__Your objective__
Your output should be the lines of the data that follow, reproduced exactly from the first through the line bearing "Leiomyosarcoma, NOS (retroperitoneum)".

__Supplied records__
_ _ _ _ _
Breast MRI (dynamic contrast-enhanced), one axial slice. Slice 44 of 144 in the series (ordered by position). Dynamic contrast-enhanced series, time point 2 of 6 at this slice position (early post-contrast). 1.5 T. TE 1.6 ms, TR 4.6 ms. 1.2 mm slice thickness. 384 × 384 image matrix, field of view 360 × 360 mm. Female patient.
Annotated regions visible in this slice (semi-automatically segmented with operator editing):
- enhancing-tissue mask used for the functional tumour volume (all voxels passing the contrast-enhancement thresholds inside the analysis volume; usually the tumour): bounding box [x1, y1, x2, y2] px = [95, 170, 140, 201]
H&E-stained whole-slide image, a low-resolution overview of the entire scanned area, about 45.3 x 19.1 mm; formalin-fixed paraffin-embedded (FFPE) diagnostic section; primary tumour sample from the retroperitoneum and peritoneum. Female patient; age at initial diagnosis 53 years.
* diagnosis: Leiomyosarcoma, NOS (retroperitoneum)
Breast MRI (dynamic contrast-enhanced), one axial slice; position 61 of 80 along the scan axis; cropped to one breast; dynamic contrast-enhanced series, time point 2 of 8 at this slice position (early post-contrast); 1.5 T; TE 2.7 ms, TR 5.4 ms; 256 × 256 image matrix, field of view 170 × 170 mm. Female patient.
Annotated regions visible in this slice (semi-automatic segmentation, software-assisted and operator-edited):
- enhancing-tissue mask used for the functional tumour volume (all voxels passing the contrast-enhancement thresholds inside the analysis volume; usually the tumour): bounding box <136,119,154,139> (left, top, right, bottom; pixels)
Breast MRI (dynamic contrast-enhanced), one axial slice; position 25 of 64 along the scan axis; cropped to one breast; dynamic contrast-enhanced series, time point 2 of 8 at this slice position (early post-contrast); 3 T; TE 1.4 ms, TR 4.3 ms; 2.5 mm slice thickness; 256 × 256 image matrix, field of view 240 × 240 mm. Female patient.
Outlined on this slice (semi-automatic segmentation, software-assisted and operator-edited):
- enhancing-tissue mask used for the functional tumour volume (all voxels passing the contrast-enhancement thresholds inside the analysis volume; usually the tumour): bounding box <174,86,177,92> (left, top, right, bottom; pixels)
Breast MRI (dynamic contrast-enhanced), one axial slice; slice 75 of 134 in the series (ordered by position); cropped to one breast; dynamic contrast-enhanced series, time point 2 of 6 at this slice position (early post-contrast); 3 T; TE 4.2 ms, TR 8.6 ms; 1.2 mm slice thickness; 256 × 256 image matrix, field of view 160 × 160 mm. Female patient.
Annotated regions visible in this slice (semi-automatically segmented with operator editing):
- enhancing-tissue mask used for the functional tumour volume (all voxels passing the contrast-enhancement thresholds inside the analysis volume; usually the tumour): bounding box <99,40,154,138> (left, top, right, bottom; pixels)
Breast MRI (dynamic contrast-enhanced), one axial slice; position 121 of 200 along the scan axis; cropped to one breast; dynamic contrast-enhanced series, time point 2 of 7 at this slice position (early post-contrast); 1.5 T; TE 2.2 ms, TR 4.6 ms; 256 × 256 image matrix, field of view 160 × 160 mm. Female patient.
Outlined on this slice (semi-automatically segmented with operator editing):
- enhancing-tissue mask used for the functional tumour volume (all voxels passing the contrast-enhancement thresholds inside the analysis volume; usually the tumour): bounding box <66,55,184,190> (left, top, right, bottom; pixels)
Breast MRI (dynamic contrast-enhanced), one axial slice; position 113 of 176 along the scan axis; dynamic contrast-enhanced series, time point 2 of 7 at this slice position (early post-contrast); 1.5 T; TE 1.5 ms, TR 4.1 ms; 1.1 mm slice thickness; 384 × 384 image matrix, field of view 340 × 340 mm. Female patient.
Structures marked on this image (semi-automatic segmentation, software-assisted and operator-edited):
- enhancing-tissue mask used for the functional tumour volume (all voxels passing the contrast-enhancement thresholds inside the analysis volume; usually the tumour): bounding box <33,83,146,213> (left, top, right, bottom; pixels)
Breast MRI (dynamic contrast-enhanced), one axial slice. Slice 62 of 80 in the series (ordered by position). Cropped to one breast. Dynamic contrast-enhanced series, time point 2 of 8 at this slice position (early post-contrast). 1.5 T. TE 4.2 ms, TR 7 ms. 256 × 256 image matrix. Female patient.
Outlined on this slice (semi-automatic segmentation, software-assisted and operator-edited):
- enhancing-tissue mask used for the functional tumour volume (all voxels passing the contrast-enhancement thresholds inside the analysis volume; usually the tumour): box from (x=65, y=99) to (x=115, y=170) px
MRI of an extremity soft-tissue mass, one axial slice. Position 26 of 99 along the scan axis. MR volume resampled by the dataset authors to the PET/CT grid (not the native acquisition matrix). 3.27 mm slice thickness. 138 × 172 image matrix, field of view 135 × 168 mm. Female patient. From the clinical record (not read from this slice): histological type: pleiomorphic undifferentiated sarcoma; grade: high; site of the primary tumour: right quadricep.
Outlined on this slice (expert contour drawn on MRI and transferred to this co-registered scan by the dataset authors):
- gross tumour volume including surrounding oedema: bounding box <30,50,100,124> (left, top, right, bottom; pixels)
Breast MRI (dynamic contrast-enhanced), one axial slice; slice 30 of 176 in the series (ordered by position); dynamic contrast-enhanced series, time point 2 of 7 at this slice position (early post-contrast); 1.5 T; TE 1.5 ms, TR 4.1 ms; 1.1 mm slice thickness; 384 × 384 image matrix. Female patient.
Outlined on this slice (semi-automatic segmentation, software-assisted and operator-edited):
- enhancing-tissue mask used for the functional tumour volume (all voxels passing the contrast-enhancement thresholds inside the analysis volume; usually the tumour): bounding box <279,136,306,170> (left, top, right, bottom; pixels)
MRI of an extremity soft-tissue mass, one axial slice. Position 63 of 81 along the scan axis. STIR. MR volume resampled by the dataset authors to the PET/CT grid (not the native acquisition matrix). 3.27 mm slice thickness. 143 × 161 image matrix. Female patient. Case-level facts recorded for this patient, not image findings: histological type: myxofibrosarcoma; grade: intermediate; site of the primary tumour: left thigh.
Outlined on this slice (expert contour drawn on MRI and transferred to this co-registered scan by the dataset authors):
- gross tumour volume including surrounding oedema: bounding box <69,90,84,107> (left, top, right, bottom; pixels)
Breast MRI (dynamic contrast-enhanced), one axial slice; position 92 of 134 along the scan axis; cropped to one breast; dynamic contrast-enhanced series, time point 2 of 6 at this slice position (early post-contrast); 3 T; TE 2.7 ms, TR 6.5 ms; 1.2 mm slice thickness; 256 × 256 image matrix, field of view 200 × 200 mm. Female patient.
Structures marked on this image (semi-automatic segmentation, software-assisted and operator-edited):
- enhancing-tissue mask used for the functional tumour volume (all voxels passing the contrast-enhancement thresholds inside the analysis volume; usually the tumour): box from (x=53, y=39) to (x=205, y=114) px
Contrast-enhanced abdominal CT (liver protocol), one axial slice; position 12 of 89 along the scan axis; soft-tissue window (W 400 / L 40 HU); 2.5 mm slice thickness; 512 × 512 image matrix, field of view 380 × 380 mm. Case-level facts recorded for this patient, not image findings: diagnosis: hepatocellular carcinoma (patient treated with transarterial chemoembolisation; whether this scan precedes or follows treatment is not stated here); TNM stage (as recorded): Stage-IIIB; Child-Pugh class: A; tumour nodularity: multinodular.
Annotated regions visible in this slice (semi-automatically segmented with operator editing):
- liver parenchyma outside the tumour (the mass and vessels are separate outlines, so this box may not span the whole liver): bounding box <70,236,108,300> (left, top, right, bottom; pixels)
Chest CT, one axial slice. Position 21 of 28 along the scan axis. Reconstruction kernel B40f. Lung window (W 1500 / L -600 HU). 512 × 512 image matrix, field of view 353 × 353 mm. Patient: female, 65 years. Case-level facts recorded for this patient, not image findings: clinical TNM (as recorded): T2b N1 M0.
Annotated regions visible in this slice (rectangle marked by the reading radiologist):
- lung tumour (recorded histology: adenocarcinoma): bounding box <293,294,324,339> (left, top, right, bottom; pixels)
_ _ _ _ _
__Written solution__
Breast MRI (dynamic contrast-enhanced), one axial slice. Slice 44 of 144 in the series (ordered by position). Dynamic contrast-enhanced series, time point 2 of 6 at this slice position (early post-contrast). 1.5 T. TE 1.6 ms, TR 4.6 ms. 1.2 mm slice thickness. 384 × 384 image matrix, field of view 360 × 360 mm. Female patient.
Annotated regions visible in this slice (semi-automatically segmented with operator editing):
- enhancing-tissue mask used for the functional tumour volume (all voxels passing the contrast-enhancement thresholds inside the analysis volume; usually the tumour): bounding box [x1, y1, x2, y2] px = [95, 170, 140, 201]
H&E-stained whole-slide image, a low-resolution overview of the entire scanned area, about 45.3 x 19.1 mm; formalin-fixed paraffin-embedded (FFPE) diagnostic section; primary tumour sample from the retroperitoneum and peritoneum. Female patient; age at initial diagnosis 53 years.
* diagnosis: Leiomyosarcoma, NOS (retroperitoneum)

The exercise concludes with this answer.